### Your assignment
Lift out all lines below that contain "Unseld".

Records from a dataset:
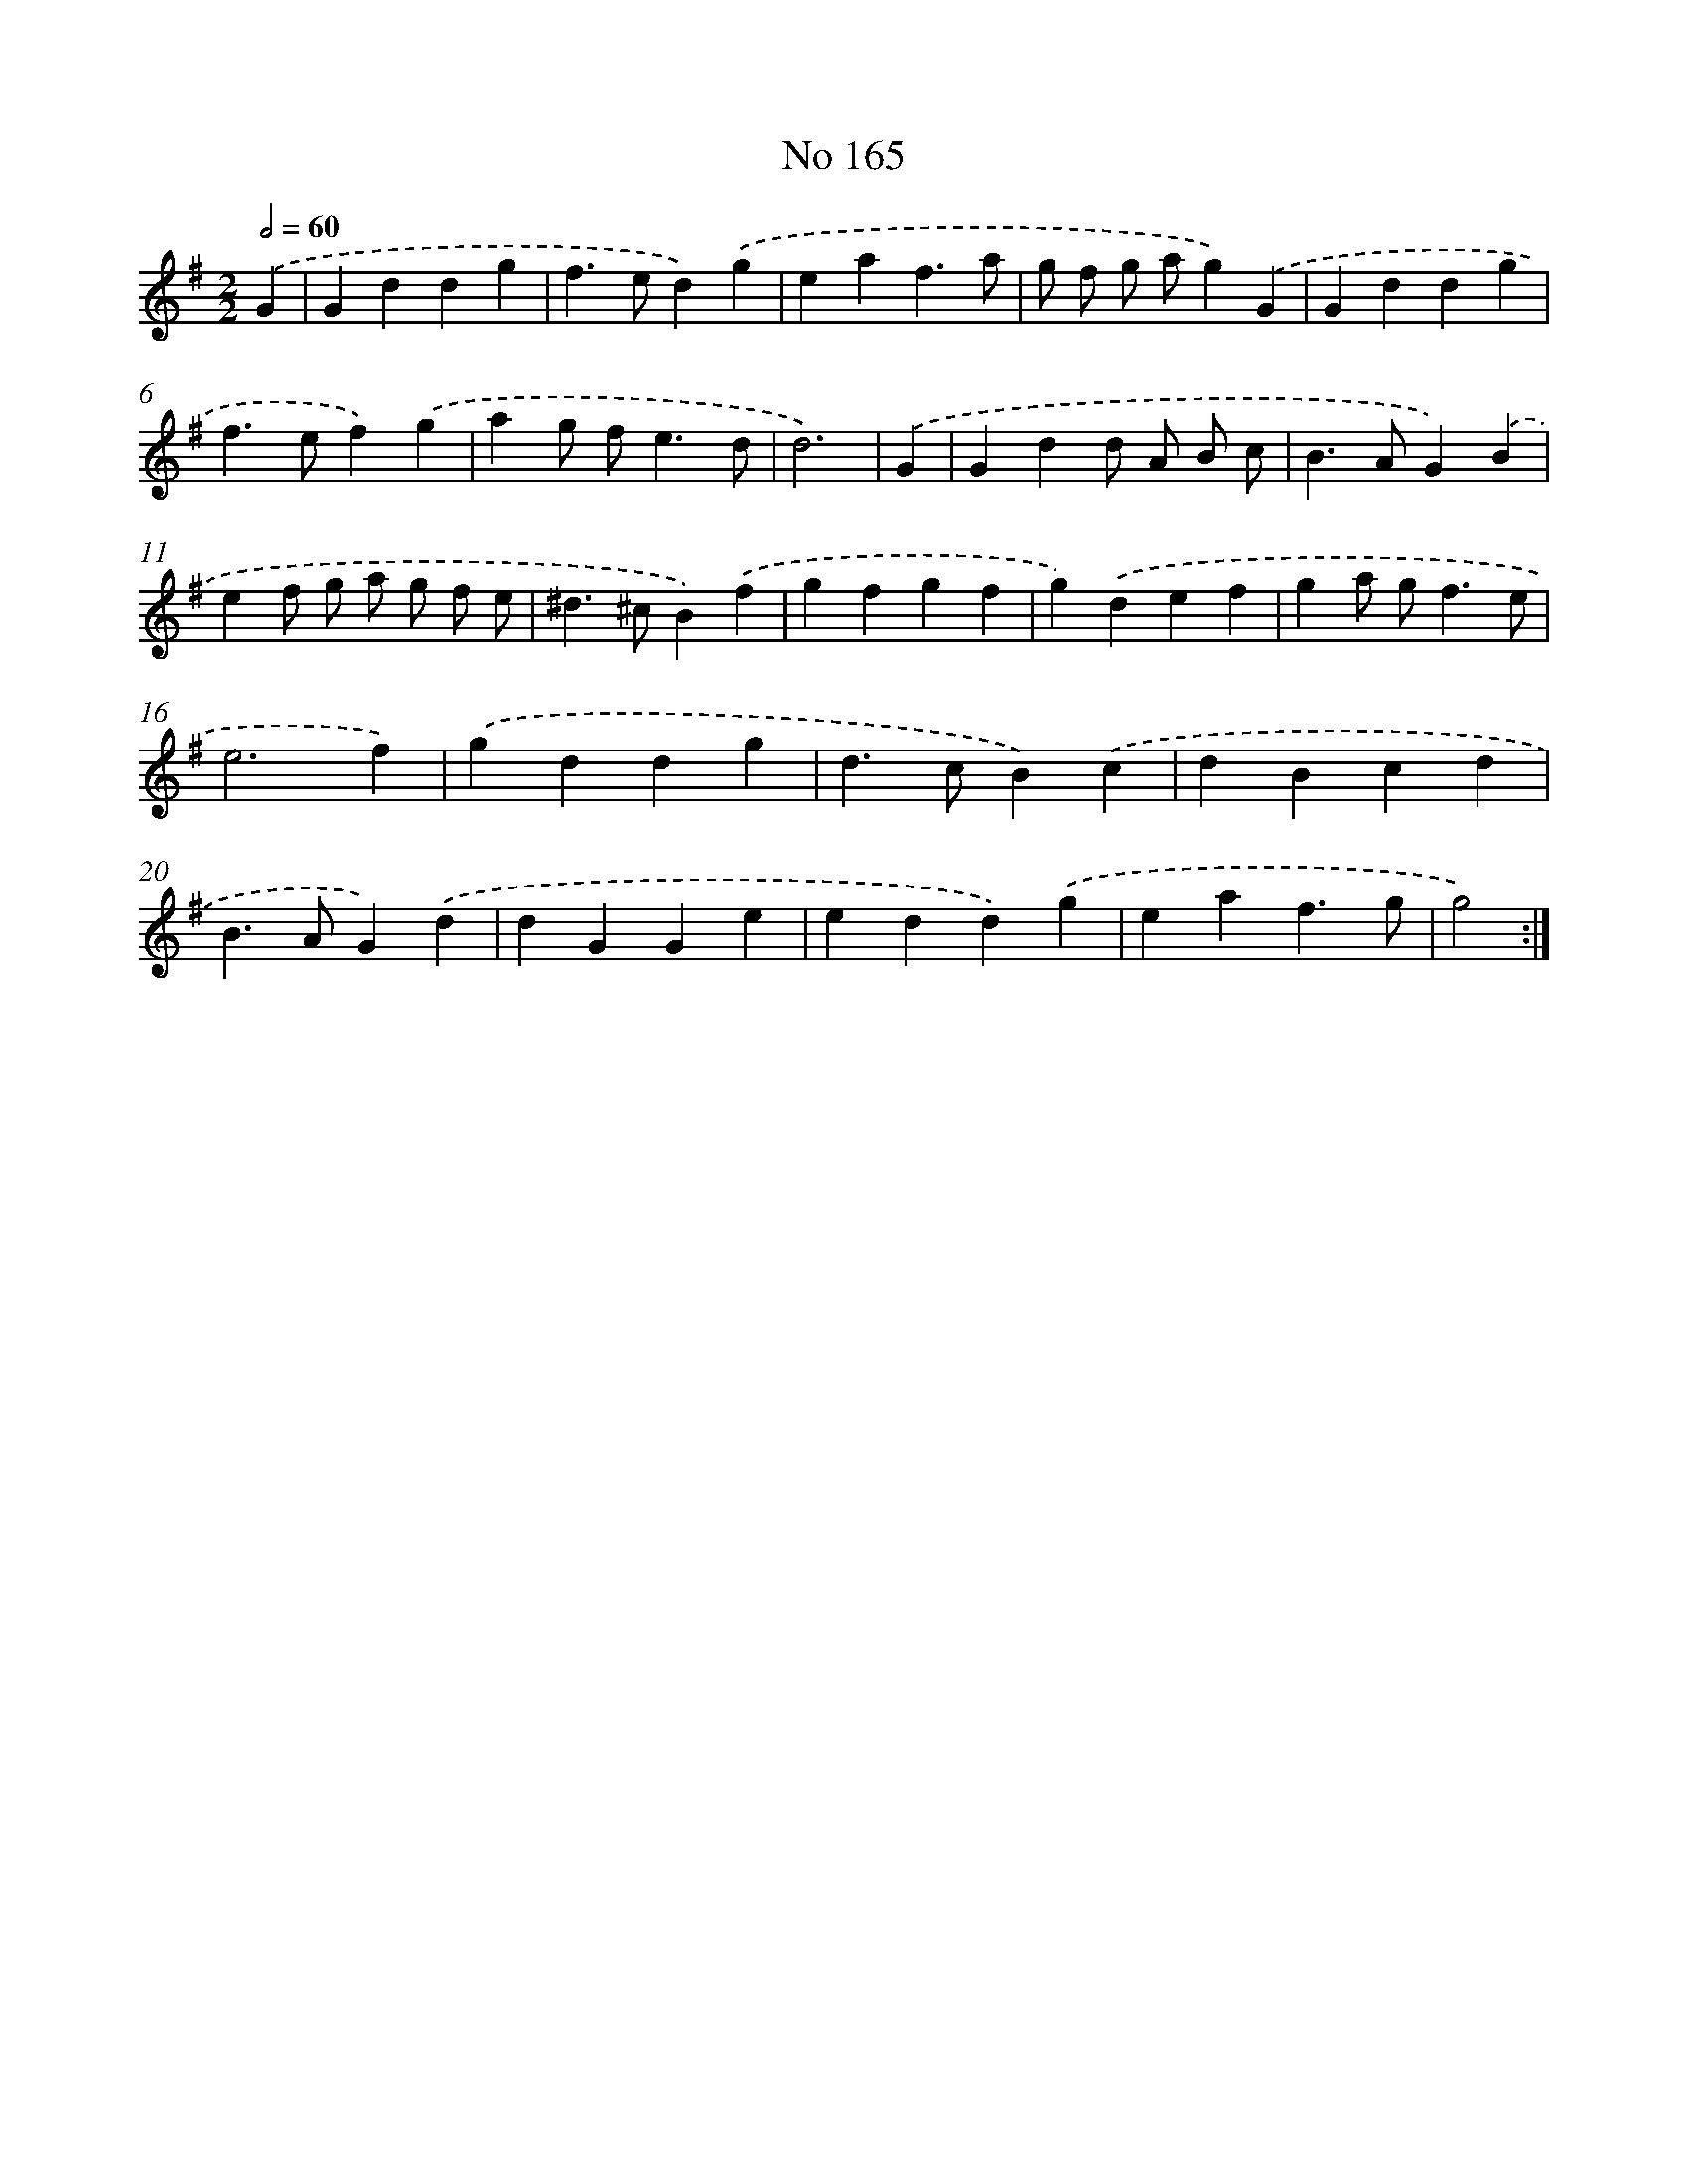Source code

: X: 7549
T: No 165
%%abc-version 2.0
%%abcx-abcm2ps-target-version 5.9.1 (29 Sep 2008)
%%abc-creator hum2abc beta
%%abcx-conversion-date 2018/11/01 14:36:38
%%humdrum-veritas 2030244738
%%humdrum-veritas-data 3145540600
%%continueall 1
%%barnumbers 0
L: 1/4
M: 2/2
Q: 1/2=60
K: G clef=treble
.('G [I:setbarnb 1]|
Gddg |
f>ed).('g |
eaf3/a/ |
g/ f/ g/ a/g).('G |
Gddg |
f>ef).('g |
ag/ f<ed/ |
d3) |
.('G [I:setbarnb 9]|
Gdd/ A/ B/ c/ |
B>AG).('B |
ef/ g/ a/ g/ f/ e/ |
^d>^cB).('f |
gfgf |
g).('def |
ga/ g<fe/ |
e3f) |
.('gddg |
d>cB).('c |
dBcd |
B>AG).('d |
dGGe |
edd).('g |
eaf3/g/ |
g2) :|]
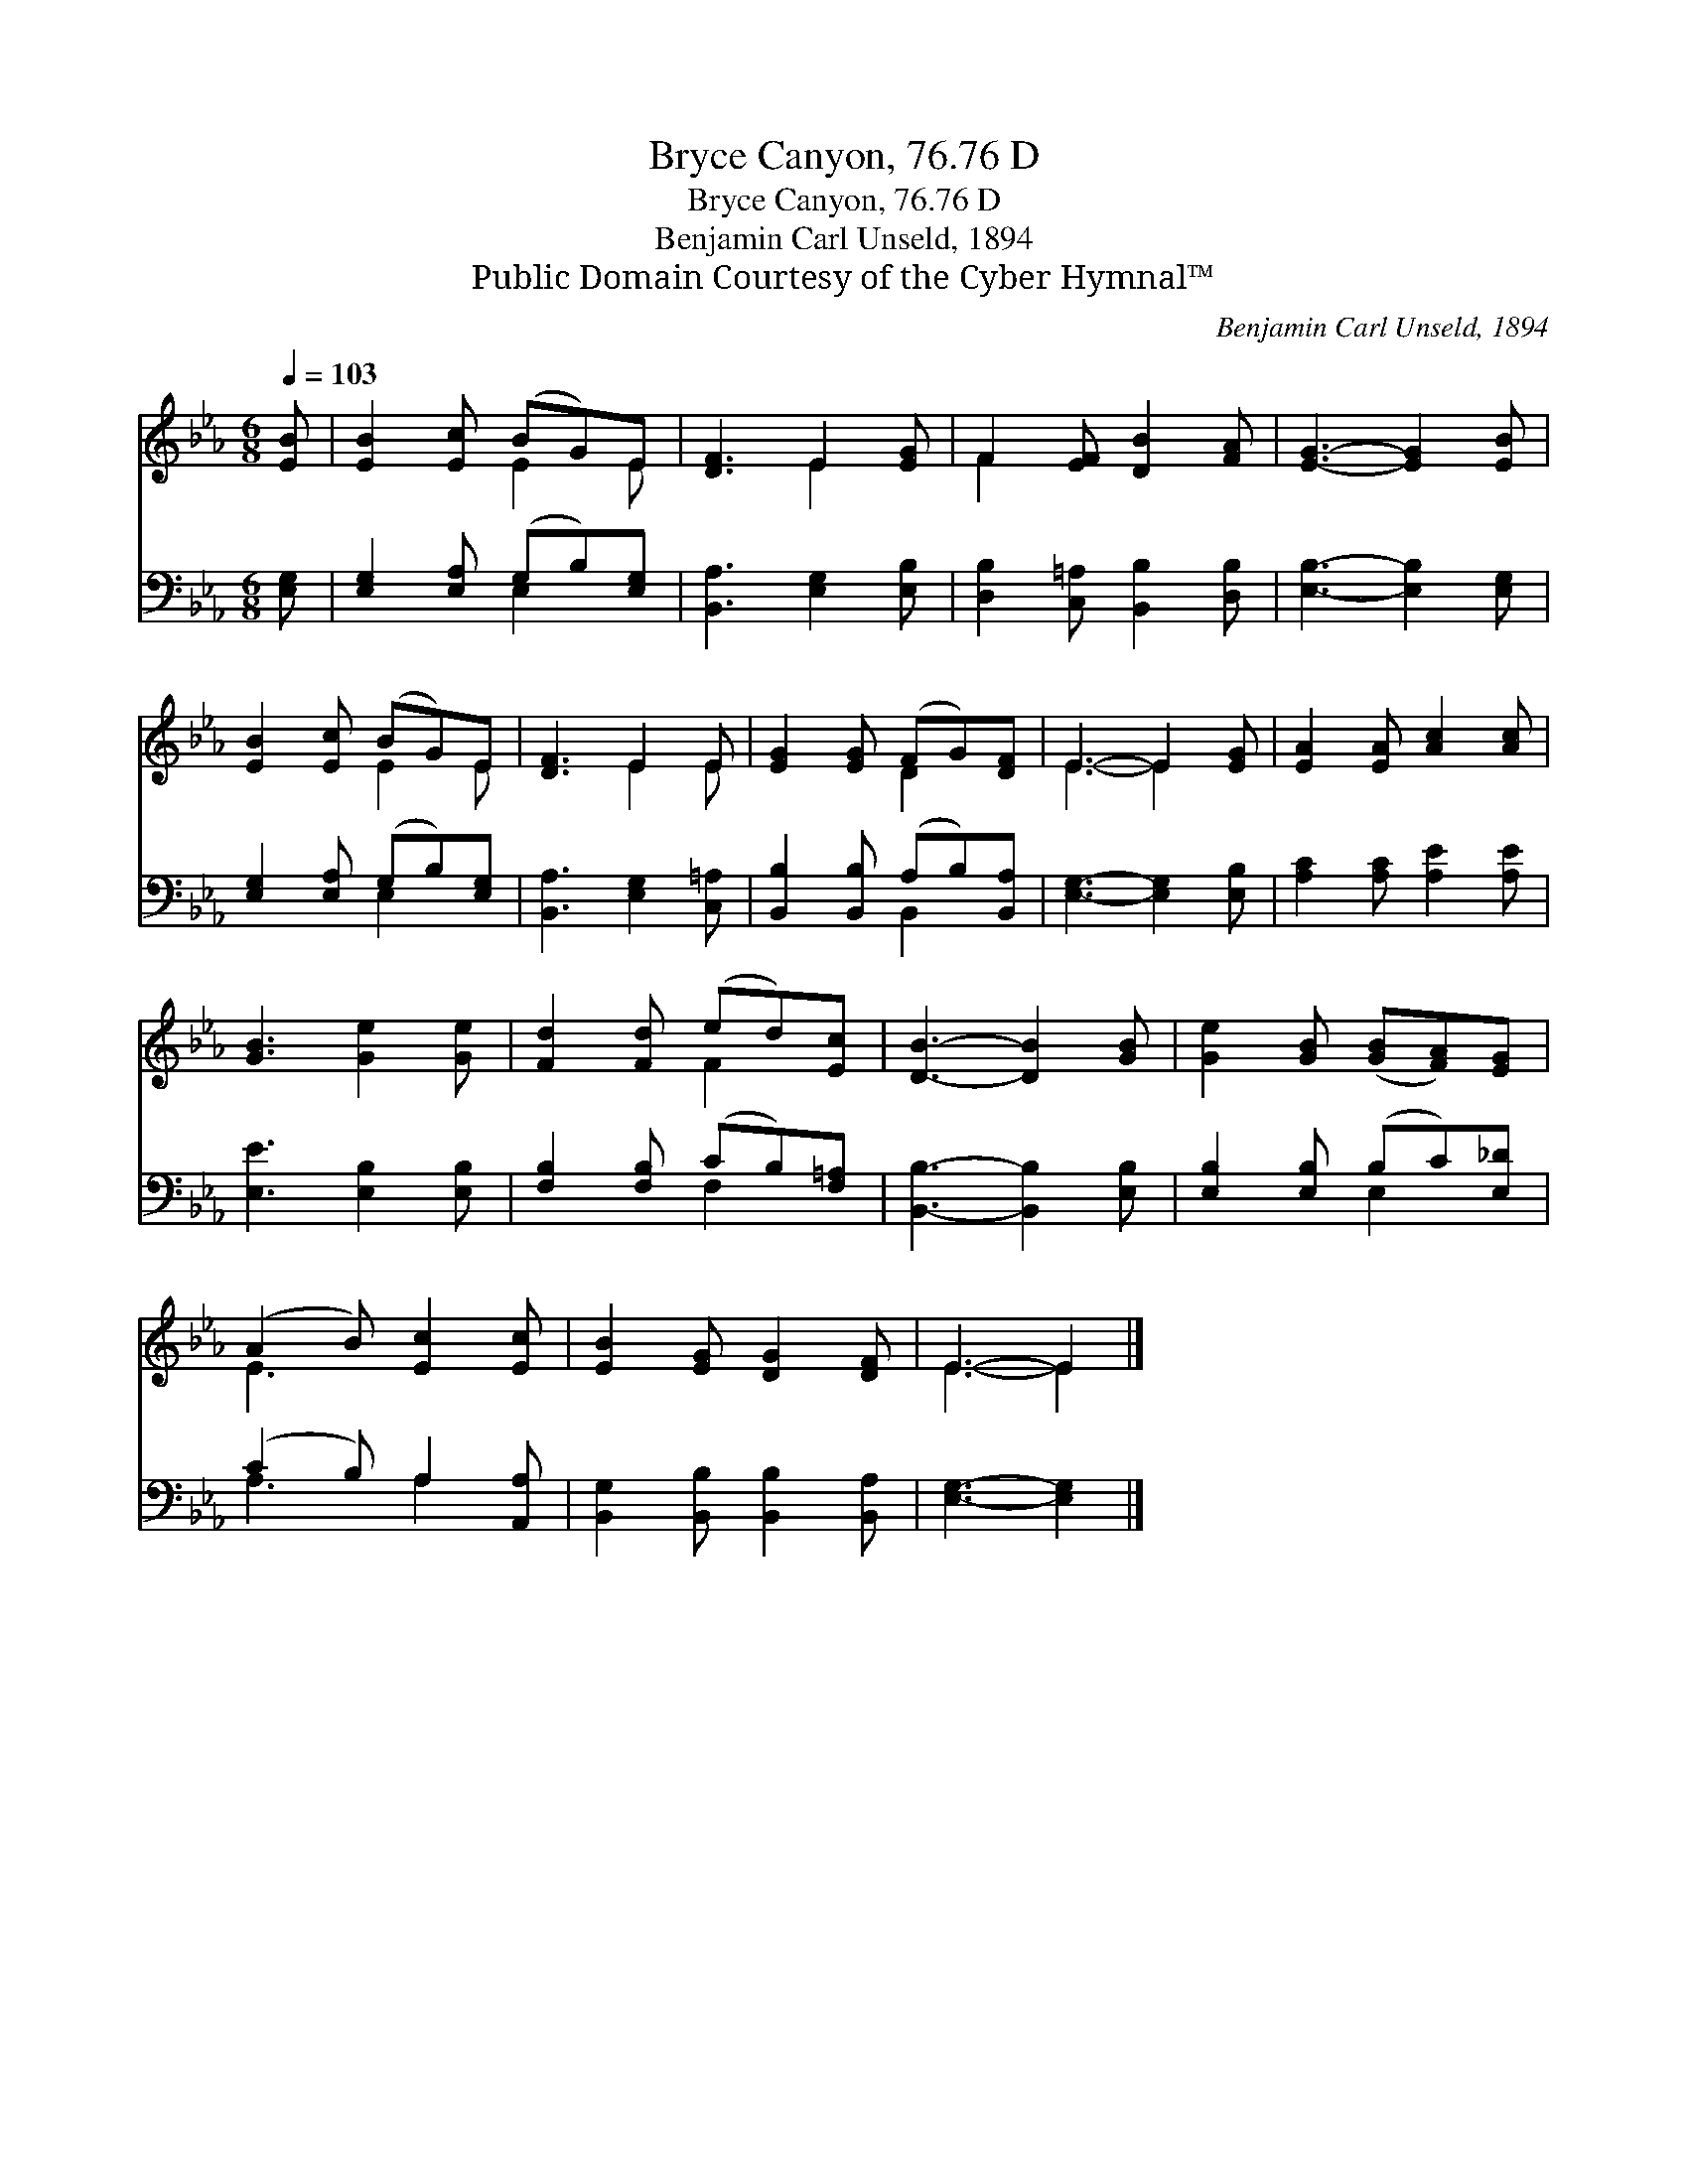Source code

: X:1
T:Bryce Canyon, 76.76 D
T:Bryce Canyon, 76.76 D
T:Benjamin Carl Unseld, 1894
T:Public Domain Courtesy of the Cyber Hymnal™
C:Benjamin Carl Unseld, 1894
Z:Public Domain
Z:Courtesy of the Cyber Hymnal™
%%score ( 1 2 ) ( 3 4 )
L:1/8
Q:1/4=103
M:6/8
K:Eb
V:1 treble 
V:2 treble 
V:3 bass 
V:4 bass 
V:1
 [EB] | [EB]2 [Ec] (BG)E | [DF]3 E2 [EG] | F2 [EF] [DB]2 [FA] | [EG]3- [EG]2 [EB] | %5
 [EB]2 [Ec] (BG)E | [DF]3 E2 E | [EG]2 [EG] (FG)[DF] | E3- E2 [EG] | [EA]2 [EA] [Ac]2 [Ac] | %10
 [GB]3 [Ge]2 [Ge] | [Fd]2 [Fd] (ed)[Ec] | [DB]3- [DB]2 [GB] | [Ge]2 [GB] ([GB][FA])[EG] | %14
 (A2 B) [Ec]2 [Ec] | [EB]2 [EG] [DG]2 [DF] | E3- E2 |] %17
V:2
 x | x3 E2 E | x3 E2 x | F2 x4 | x6 | x3 E2 E | x3 E2 E | x3 D2 x | E3- E2 x | x6 | x6 | x3 F2 x | %12
 x6 | x6 | E3 x3 | x6 | E3- E2 |] %17
V:3
 [E,G,] | [E,G,]2 [E,A,] (G,B,)[E,G,] | [B,,A,]3 [E,G,]2 [E,B,] | [D,B,]2 [C,=A,] [B,,B,]2 [D,B,] | %4
 [E,B,]3- [E,B,]2 [E,G,] | [E,G,]2 [E,A,] (G,B,)[E,G,] | [B,,A,]3 [E,G,]2 [C,=A,] | %7
 [B,,B,]2 [B,,B,] (A,B,)[B,,A,] | [E,G,]3- [E,G,]2 [E,B,] | [A,C]2 [A,C] [A,E]2 [A,E] | %10
 [E,E]3 [E,B,]2 [E,B,] | [F,B,]2 [F,B,] (CB,)[F,=A,] | [B,,B,]3- [B,,B,]2 [E,B,] | %13
 [E,B,]2 [E,B,] (B,C)[E,_D] | (C2 B,) A,2 [A,,A,] | [B,,G,]2 [B,,B,] [B,,B,]2 [B,,A,] | %16
 [E,G,]3- [E,G,]2 |] %17
V:4
 x | x3 E,2 x | x6 | x6 | x6 | x3 E,2 x | x6 | x3 B,,2 x | x6 | x6 | x6 | x3 F,2 x | x6 | %13
 x3 E,2 x | A,3 A,2 x | x6 | x5 |] %17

### Written response
T:Benjamin Carl Unseld, 1894
C:Benjamin Carl Unseld, 1894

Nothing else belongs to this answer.